• Material supplied
********************

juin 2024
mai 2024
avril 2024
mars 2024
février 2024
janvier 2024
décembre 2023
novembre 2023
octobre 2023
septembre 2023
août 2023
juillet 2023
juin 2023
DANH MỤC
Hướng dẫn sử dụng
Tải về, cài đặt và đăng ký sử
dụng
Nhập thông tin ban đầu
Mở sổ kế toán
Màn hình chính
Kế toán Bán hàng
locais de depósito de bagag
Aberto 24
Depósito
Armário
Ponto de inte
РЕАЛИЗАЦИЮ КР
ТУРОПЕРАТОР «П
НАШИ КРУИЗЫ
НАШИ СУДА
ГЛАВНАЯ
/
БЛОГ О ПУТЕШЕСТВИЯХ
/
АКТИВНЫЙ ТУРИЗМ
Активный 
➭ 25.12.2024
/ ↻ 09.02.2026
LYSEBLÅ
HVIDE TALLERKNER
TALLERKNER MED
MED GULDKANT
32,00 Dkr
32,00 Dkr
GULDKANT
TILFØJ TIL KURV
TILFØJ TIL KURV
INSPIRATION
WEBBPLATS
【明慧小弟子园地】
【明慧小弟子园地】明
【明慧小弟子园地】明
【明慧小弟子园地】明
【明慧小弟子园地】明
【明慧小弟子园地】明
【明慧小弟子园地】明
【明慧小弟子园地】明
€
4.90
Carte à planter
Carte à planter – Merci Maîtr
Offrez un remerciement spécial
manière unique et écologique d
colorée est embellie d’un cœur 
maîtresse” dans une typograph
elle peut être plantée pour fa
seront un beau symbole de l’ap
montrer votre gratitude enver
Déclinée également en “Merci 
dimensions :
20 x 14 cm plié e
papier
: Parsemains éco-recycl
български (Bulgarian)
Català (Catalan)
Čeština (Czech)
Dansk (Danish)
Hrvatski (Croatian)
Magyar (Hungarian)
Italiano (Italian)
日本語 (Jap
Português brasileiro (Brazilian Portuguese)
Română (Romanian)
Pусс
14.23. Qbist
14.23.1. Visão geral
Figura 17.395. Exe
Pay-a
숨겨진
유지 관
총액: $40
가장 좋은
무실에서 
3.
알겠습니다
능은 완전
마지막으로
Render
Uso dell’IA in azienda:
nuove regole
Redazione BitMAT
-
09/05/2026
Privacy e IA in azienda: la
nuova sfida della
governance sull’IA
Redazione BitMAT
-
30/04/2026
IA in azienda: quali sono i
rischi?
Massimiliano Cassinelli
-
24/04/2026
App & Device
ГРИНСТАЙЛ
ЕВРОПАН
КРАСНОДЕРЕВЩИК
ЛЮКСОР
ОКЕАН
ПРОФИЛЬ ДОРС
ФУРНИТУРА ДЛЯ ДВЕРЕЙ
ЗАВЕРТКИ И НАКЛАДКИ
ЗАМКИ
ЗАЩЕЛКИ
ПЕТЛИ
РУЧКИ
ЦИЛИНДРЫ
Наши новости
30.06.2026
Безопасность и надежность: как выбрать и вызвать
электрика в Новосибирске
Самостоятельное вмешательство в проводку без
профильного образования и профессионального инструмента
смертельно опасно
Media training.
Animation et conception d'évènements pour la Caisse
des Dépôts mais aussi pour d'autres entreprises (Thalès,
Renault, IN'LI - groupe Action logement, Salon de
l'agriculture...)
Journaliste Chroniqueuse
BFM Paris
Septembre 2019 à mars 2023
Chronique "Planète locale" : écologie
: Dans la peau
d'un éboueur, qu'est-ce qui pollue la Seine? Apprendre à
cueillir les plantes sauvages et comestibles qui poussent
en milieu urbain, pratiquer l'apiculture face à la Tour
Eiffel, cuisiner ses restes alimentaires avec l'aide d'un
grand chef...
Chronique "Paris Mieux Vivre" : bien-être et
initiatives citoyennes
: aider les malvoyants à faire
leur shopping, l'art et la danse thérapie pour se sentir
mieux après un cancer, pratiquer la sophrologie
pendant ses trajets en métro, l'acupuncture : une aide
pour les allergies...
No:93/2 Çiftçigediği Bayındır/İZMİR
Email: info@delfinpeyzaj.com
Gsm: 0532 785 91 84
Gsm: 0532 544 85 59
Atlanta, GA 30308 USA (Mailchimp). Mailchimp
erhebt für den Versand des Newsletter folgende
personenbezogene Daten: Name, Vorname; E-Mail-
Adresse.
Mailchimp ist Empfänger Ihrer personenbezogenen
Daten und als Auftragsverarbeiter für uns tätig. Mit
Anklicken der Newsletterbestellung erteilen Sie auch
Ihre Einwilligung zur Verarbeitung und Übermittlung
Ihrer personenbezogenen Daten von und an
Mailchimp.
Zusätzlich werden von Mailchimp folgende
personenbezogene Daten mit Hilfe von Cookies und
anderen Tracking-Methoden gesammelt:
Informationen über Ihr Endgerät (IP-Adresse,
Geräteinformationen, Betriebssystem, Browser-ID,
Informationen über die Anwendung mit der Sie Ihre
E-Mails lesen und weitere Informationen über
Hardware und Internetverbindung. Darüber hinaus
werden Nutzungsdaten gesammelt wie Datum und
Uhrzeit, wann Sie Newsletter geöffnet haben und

********************

• Task to complete
Can you output every line of the listing above again, unchanged and in the same order?

• Response for this exercise
juin 2024
mai 2024
avril 2024
mars 2024
février 2024
janvier 2024
décembre 2023
novembre 2023
octobre 2023
septembre 2023
août 2023
juillet 2023
juin 2023
DANH MỤC
Hướng dẫn sử dụng
Tải về, cài đặt và đăng ký sử
dụng
Nhập thông tin ban đầu
Mở sổ kế toán
Màn hình chính
Kế toán Bán hàng
locais de depósito de bagag
Aberto 24
Depósito
Armário
Ponto de inte
РЕАЛИЗАЦИЮ КР
ТУРОПЕРАТОР «П
НАШИ КРУИЗЫ
НАШИ СУДА
ГЛАВНАЯ
/
БЛОГ О ПУТЕШЕСТВИЯХ
/
АКТИВНЫЙ ТУРИЗМ
Активный 
➭ 25.12.2024
/ ↻ 09.02.2026
LYSEBLÅ
HVIDE TALLERKNER
TALLERKNER MED
MED GULDKANT
32,00 Dkr
32,00 Dkr
GULDKANT
TILFØJ TIL KURV
TILFØJ TIL KURV
INSPIRATION
WEBBPLATS
【明慧小弟子园地】
【明慧小弟子园地】明
【明慧小弟子园地】明
【明慧小弟子园地】明
【明慧小弟子园地】明
【明慧小弟子园地】明
【明慧小弟子园地】明
【明慧小弟子园地】明
€
4.90
Carte à planter
Carte à planter – Merci Maîtr
Offrez un remerciement spécial
manière unique et écologique d
colorée est embellie d’un cœur 
maîtresse” dans une typograph
elle peut être plantée pour fa
seront un beau symbole de l’ap
montrer votre gratitude enver
Déclinée également en “Merci 
dimensions :
20 x 14 cm plié e
papier
: Parsemains éco-recycl
български (Bulgarian)
Català (Catalan)
Čeština (Czech)
Dansk (Danish)
Hrvatski (Croatian)
Magyar (Hungarian)
Italiano (Italian)
日本語 (Jap
Português brasileiro (Brazilian Portuguese)
Română (Romanian)
Pусс
14.23. Qbist
14.23.1. Visão geral
Figura 17.395. Exe
Pay-a
숨겨진
유지 관
총액: $40
가장 좋은
무실에서 
3.
알겠습니다
능은 완전
마지막으로
Render
Uso dell’IA in azienda:
nuove regole
Redazione BitMAT
-
09/05/2026
Privacy e IA in azienda: la
nuova sfida della
governance sull’IA
Redazione BitMAT
-
30/04/2026
IA in azienda: quali sono i
rischi?
Massimiliano Cassinelli
-
24/04/2026
App & Device
ГРИНСТАЙЛ
ЕВРОПАН
КРАСНОДЕРЕВЩИК
ЛЮКСОР
ОКЕАН
ПРОФИЛЬ ДОРС
ФУРНИТУРА ДЛЯ ДВЕРЕЙ
ЗАВЕРТКИ И НАКЛАДКИ
ЗАМКИ
ЗАЩЕЛКИ
ПЕТЛИ
РУЧКИ
ЦИЛИНДРЫ
Наши новости
30.06.2026
Безопасность и надежность: как выбрать и вызвать
электрика в Новосибирске
Самостоятельное вмешательство в проводку без
профильного образования и профессионального инструмента
смертельно опасно
Media training.
Animation et conception d'évènements pour la Caisse
des Dépôts mais aussi pour d'autres entreprises (Thalès,
Renault, IN'LI - groupe Action logement, Salon de
l'agriculture...)
Journaliste Chroniqueuse
BFM Paris
Septembre 2019 à mars 2023
Chronique "Planète locale" : écologie
: Dans la peau
d'un éboueur, qu'est-ce qui pollue la Seine? Apprendre à
cueillir les plantes sauvages et comestibles qui poussent
en milieu urbain, pratiquer l'apiculture face à la Tour
Eiffel, cuisiner ses restes alimentaires avec l'aide d'un
grand chef...
Chronique "Paris Mieux Vivre" : bien-être et
initiatives citoyennes
: aider les malvoyants à faire
leur shopping, l'art et la danse thérapie pour se sentir
mieux après un cancer, pratiquer la sophrologie
pendant ses trajets en métro, l'acupuncture : une aide
pour les allergies...
No:93/2 Çiftçigediği Bayındır/İZMİR
Email: info@delfinpeyzaj.com
Gsm: 0532 785 91 84
Gsm: 0532 544 85 59
Atlanta, GA 30308 USA (Mailchimp). Mailchimp
erhebt für den Versand des Newsletter folgende
personenbezogene Daten: Name, Vorname; E-Mail-
Adresse.
Mailchimp ist Empfänger Ihrer personenbezogenen
Daten und als Auftragsverarbeiter für uns tätig. Mit
Anklicken der Newsletterbestellung erteilen Sie auch
Ihre Einwilligung zur Verarbeitung und Übermittlung
Ihrer personenbezogenen Daten von und an
Mailchimp.
Zusätzlich werden von Mailchimp folgende
personenbezogene Daten mit Hilfe von Cookies und
anderen Tracking-Methoden gesammelt:
Informationen über Ihr Endgerät (IP-Adresse,
Geräteinformationen, Betriebssystem, Browser-ID,
Informationen über die Anwendung mit der Sie Ihre
E-Mails lesen und weitere Informationen über
Hardware und Internetverbindung. Darüber hinaus
werden Nutzungsdaten gesammelt wie Datum und
Uhrzeit, wann Sie Newsletter geöffnet haben und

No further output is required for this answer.